**WORK ITEM**
When the word "linejoin" shows up in a line of the records below, copy that line.

(Stored data entries)
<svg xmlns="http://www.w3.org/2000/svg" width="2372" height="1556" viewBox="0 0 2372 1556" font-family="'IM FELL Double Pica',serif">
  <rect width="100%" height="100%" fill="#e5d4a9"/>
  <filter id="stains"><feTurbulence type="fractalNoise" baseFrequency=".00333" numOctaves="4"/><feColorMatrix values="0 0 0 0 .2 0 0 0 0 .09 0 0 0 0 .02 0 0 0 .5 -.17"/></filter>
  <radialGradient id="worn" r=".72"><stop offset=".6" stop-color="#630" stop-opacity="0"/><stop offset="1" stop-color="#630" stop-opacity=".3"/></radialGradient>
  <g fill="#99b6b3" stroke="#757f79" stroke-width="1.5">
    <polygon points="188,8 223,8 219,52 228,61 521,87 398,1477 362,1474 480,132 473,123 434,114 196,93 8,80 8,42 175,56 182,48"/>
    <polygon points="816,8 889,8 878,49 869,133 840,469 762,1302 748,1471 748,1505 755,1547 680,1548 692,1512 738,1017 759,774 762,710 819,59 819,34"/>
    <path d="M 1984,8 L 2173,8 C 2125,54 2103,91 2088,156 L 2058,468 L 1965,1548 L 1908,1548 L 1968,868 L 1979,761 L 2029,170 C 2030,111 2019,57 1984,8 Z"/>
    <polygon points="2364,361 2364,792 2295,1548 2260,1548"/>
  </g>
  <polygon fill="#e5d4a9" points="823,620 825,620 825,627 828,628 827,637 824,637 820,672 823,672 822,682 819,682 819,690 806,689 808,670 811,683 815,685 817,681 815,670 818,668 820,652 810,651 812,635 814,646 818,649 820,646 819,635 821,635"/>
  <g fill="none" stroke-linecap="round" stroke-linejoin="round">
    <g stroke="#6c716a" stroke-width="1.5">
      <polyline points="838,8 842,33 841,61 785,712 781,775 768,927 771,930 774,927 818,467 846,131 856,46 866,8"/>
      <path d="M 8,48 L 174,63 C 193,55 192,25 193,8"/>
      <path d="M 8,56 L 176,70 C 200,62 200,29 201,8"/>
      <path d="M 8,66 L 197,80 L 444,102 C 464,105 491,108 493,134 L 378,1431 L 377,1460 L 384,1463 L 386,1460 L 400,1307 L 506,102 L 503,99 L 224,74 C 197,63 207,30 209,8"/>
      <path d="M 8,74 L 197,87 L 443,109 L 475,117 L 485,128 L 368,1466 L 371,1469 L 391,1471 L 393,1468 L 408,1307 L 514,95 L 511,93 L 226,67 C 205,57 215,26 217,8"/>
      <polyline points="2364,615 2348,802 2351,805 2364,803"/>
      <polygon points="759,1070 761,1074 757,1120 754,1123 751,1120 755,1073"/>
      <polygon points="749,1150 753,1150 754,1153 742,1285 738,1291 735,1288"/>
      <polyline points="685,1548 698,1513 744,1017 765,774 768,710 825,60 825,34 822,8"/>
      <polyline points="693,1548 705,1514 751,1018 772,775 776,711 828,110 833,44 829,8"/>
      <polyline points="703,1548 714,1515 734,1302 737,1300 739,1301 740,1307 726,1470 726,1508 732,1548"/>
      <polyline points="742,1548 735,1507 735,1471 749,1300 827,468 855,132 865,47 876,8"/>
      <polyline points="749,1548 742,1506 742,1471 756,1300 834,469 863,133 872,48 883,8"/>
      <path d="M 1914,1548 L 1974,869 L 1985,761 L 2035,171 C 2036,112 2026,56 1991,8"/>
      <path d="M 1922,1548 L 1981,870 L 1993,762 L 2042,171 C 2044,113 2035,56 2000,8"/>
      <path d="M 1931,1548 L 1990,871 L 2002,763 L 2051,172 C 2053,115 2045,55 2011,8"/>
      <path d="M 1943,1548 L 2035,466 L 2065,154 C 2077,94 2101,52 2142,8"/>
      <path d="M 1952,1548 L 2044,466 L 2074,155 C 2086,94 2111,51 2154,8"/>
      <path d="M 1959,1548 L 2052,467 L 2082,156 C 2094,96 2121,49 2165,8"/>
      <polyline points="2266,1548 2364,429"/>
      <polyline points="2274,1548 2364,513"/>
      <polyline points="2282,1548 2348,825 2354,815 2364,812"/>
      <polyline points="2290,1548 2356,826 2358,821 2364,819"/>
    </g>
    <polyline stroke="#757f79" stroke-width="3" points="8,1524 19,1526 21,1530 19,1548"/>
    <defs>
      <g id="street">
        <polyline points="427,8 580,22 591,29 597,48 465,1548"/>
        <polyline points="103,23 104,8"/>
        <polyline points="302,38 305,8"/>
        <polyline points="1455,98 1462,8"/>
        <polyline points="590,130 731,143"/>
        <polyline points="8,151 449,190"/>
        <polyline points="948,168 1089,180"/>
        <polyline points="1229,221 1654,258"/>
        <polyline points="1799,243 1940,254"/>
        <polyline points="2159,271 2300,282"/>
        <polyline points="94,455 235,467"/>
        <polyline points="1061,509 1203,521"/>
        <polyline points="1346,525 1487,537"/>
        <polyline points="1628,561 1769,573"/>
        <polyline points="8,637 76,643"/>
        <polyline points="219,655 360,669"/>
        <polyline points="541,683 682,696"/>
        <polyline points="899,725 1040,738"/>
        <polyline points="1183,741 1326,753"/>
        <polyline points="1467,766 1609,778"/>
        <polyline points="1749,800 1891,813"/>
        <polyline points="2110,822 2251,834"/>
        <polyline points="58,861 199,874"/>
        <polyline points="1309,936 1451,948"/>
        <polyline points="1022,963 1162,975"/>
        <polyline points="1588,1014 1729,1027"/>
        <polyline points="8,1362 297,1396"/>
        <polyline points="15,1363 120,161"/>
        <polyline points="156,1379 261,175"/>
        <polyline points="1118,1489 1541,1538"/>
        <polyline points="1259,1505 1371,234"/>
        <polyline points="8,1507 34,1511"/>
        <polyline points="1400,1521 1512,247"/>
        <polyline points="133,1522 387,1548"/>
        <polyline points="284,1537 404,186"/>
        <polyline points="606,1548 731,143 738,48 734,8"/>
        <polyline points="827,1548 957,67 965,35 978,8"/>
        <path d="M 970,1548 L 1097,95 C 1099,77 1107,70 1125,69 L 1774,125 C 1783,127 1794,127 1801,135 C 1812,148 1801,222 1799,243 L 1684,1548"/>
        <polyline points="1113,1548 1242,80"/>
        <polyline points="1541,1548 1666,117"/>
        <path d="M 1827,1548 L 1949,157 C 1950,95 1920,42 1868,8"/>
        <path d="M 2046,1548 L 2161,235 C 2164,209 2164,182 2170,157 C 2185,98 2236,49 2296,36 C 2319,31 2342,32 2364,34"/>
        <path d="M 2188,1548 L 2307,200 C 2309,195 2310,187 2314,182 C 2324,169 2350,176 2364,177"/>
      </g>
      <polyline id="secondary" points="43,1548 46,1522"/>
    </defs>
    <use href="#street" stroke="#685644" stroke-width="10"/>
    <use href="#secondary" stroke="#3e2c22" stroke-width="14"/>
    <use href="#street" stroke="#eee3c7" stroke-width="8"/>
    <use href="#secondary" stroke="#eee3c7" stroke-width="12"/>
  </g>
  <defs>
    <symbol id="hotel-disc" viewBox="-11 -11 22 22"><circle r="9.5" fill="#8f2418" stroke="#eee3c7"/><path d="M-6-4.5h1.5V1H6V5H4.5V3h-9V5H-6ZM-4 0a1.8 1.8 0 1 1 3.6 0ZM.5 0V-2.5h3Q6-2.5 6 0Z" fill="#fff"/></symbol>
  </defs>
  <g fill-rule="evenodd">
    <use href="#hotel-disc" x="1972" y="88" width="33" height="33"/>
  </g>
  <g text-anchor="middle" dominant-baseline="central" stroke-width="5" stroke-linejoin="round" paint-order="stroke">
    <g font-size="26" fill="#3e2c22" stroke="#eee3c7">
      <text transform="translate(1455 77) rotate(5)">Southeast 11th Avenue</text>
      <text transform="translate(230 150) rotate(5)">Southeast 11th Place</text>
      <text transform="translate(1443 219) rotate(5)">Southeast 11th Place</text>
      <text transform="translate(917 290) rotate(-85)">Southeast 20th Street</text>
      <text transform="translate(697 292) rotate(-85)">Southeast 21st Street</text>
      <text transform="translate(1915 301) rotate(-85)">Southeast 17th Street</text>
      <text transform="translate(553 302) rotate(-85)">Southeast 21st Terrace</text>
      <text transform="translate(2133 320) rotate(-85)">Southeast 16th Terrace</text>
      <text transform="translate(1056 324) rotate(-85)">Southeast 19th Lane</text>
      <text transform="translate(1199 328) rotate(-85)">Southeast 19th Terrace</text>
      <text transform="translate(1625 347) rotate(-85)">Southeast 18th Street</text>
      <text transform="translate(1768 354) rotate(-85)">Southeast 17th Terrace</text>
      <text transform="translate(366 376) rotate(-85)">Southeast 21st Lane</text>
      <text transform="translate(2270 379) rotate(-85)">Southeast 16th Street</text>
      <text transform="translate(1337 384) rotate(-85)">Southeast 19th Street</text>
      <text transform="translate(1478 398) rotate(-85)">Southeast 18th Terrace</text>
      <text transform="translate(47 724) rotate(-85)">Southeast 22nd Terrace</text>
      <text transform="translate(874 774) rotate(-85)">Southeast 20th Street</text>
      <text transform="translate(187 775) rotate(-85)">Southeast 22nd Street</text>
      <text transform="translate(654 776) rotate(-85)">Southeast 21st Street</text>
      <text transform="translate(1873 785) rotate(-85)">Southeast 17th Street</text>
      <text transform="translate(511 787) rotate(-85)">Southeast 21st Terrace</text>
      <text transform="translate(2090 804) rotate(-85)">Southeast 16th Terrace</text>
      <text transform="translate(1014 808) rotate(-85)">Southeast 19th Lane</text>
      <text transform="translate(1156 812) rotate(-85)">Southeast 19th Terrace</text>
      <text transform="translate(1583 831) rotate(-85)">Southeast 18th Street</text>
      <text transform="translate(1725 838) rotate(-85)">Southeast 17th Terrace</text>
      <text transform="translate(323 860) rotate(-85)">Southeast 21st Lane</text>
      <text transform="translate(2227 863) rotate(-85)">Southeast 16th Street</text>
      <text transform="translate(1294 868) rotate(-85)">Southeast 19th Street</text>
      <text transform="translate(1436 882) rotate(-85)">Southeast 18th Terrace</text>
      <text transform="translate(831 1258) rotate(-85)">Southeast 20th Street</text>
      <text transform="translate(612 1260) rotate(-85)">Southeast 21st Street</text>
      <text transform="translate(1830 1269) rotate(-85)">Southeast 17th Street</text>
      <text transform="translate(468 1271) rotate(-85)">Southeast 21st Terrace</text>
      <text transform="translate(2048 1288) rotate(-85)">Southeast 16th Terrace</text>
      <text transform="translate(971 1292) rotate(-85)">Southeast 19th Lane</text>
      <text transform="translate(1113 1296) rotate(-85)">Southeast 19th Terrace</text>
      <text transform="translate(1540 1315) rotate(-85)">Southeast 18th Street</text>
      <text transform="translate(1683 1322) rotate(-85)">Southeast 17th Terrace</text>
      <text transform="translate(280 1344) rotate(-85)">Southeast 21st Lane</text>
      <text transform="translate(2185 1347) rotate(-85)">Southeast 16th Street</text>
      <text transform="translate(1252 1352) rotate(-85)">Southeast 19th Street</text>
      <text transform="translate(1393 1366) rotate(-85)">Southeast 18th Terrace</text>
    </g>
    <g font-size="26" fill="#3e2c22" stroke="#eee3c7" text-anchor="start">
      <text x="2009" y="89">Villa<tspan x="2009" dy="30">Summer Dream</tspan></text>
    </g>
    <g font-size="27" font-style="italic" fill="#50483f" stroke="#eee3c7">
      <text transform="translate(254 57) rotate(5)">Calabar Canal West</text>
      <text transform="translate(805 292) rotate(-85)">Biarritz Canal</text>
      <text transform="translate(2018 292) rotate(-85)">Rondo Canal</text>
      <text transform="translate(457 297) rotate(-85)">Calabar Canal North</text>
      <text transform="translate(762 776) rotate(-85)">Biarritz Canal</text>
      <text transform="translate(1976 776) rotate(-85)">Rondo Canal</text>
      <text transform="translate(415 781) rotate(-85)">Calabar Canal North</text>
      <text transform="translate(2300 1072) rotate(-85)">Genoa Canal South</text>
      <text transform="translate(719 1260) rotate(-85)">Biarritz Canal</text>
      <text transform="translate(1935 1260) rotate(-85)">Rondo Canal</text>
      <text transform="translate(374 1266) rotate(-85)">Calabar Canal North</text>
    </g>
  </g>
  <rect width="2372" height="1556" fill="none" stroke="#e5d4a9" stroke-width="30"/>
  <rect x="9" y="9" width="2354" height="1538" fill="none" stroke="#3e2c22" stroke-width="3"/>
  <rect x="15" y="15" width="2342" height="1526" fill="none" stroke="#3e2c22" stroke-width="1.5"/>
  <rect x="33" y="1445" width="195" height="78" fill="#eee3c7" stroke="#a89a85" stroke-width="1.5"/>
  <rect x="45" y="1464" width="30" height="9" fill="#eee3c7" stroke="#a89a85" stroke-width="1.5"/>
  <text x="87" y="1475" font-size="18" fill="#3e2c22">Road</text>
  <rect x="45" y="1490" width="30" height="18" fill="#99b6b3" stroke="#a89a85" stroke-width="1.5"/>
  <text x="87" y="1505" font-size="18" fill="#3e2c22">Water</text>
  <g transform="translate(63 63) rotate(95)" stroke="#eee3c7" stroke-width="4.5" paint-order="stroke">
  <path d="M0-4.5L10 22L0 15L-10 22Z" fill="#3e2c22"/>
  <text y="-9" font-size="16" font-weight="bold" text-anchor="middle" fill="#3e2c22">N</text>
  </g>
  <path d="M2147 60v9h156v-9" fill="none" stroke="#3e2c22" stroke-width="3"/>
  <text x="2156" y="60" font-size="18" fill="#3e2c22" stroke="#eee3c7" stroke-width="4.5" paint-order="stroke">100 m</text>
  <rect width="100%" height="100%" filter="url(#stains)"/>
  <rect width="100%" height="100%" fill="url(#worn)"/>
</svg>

**ANSWER TO THIS TASK**
  <g fill="none" stroke-linecap="round" stroke-linejoin="round">
  <g text-anchor="middle" dominant-baseline="central" stroke-width="5" stroke-linejoin="round" paint-order="stroke">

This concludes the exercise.